'Learned' people easily may claim facts impossible to know

Dunning, Atir and Rosenzweig
Jason Koski/University Photography
Cornell professor of psychology David Dunning, left, graduate student Stav Atir and Tulane assistant marketing professor Emily Rosenzweig Ph.D. ‘13, showed that practically everyone can be vulnerable to overclaiming.

People who believe they know a little something about a topic – confident though they may be – commonly and easily claim knowledge that is impossible for them to have, say Cornell University researchers in a newly published study in Psychological Science.
The researchers catch people claiming impossible knowledge by observing when they assert familiarity with made-up concepts, fabricated events and people who do not really exist. In psychology, it’s a phenomenon called “overclaiming.”

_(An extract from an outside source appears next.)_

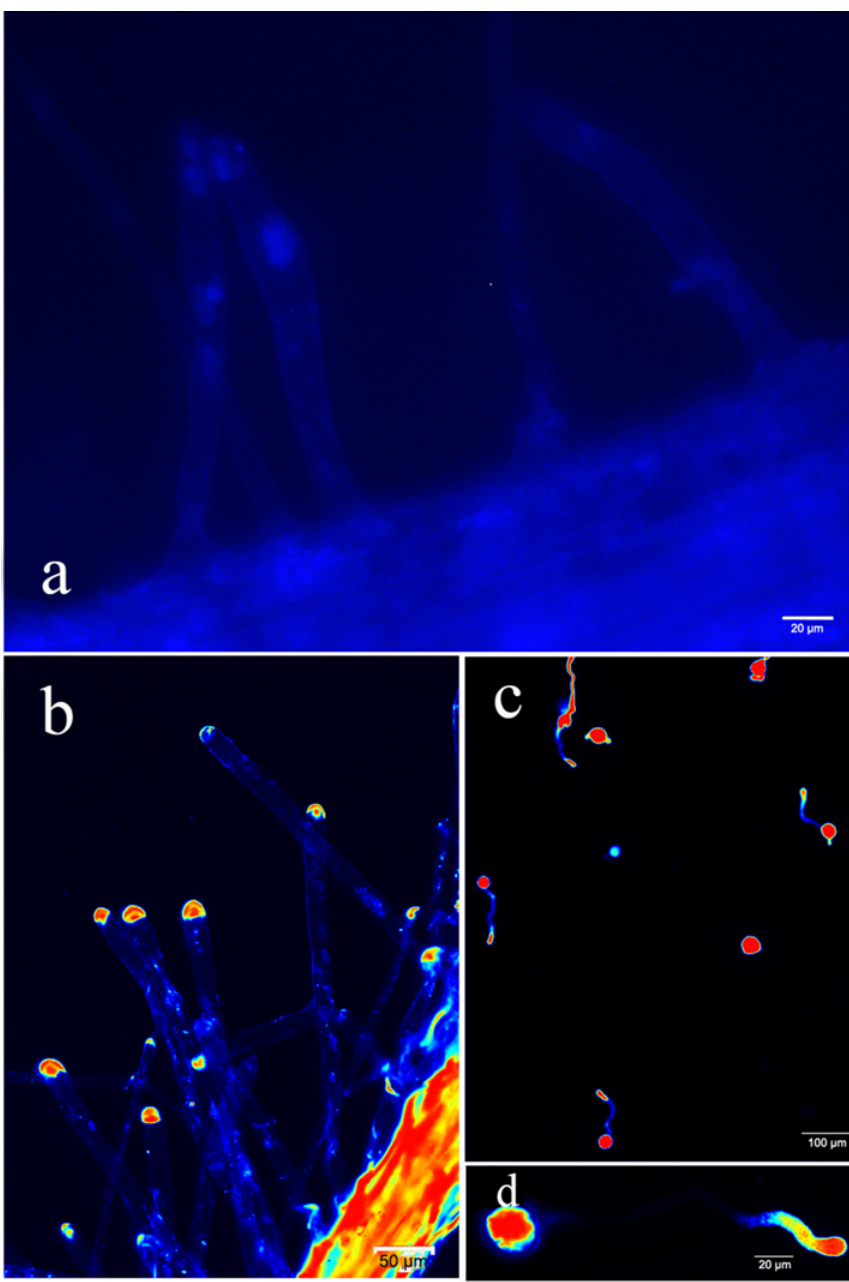
Fig 8. Loading fluo-4/AM into the root hair and pollen tube of Arabidopsis . (a) Control root hair that was not loaded with fluo-4/AM. (b) Root hair loaded with fluo-4/AM along with cell lysis solution for 15 min. (c-d) Pollen tubes loaded with fluo-4/AM along with cell lysis solution for 15 min. Note: The root hairs were barely observable in the fluorescence microscopy image because the autofluorescence of the root hairs was very weak. To see the root hairs clearly in the image, we improved the overall image brightness with Photoshop software. Therefore, the background of image (a) is different from the background of the other images (b, c and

“To overclaim is to claim familiarity with – or knowledge of – something that doesn’t exist,” said Stav Atir, a Cornell graduate student in the field of psychology and lead author of a new study, “When Knowledge Knows No Bounds: Self-Perceived Expertise Predicts Claims of Impossible Knowledge.” David Dunning, Cornell professor of psychology, and Emily Rosenzweig Ph.D. ‘13, Tulane University assistant professor of marketing, are co-authors on the study.
“The general idea is that practically everyone is somewhat vulnerable to overclaiming, but people are the most vulnerable in those areas of life in which they perceive themselves to be experts,” said Atir.
In the first two parts of the study, the researchers showed that self-perceived financial knowledge predicts claiming an understanding of nonexistent, false financial concepts. For example, participants were provided 15 terms or concepts; a dozen were real and the rest were fabricated. Real examples included tax bracket, fixed-rate mortgage, home equity, revolving credit, vesting and stock options. The foil terms were pre-rated stocks, fixed-rate deduction and annualized credit. Ninety-three percent of participants claimed some knowledge of at least one foil.
In another part of the study, despite warning participants of fictitious concepts, the researchers found that participants still overclaimed knowledge. Participants with self-perceived expertise in geography prompted assertions of familiarity with nonexistent places. Although the participants knew about Philadelphia, the National Mall in Washington and Acadia National Park in Maine, they also claimed familiarity with the brilliant blue skies of Monroe, Montana, the cheesy farmland near Lake Othello, Wisconsin and the geography of Cashmere, Oregon – all places that don’t exist.
The researchers also found that 92 percent of people claimed at least some familiarity with the nonexistent biological topics of meta-toxins, bio-sexual and retroplex.
Dunning said that overclaiming does not necessarily make someone a liar.
“Life gives many opportunities for people to claim expertise they don’t have. Focusing research on non-existent concepts allows us to be sure they are overclaiming,” said Dunning. “Along with other researchers, we have noted that warning people that some concepts are fake does not eliminate their overclaiming, which suggests their mistaken claims are honest.”
The research was supported by a Thrive Center grant and by the Templeton Foundation.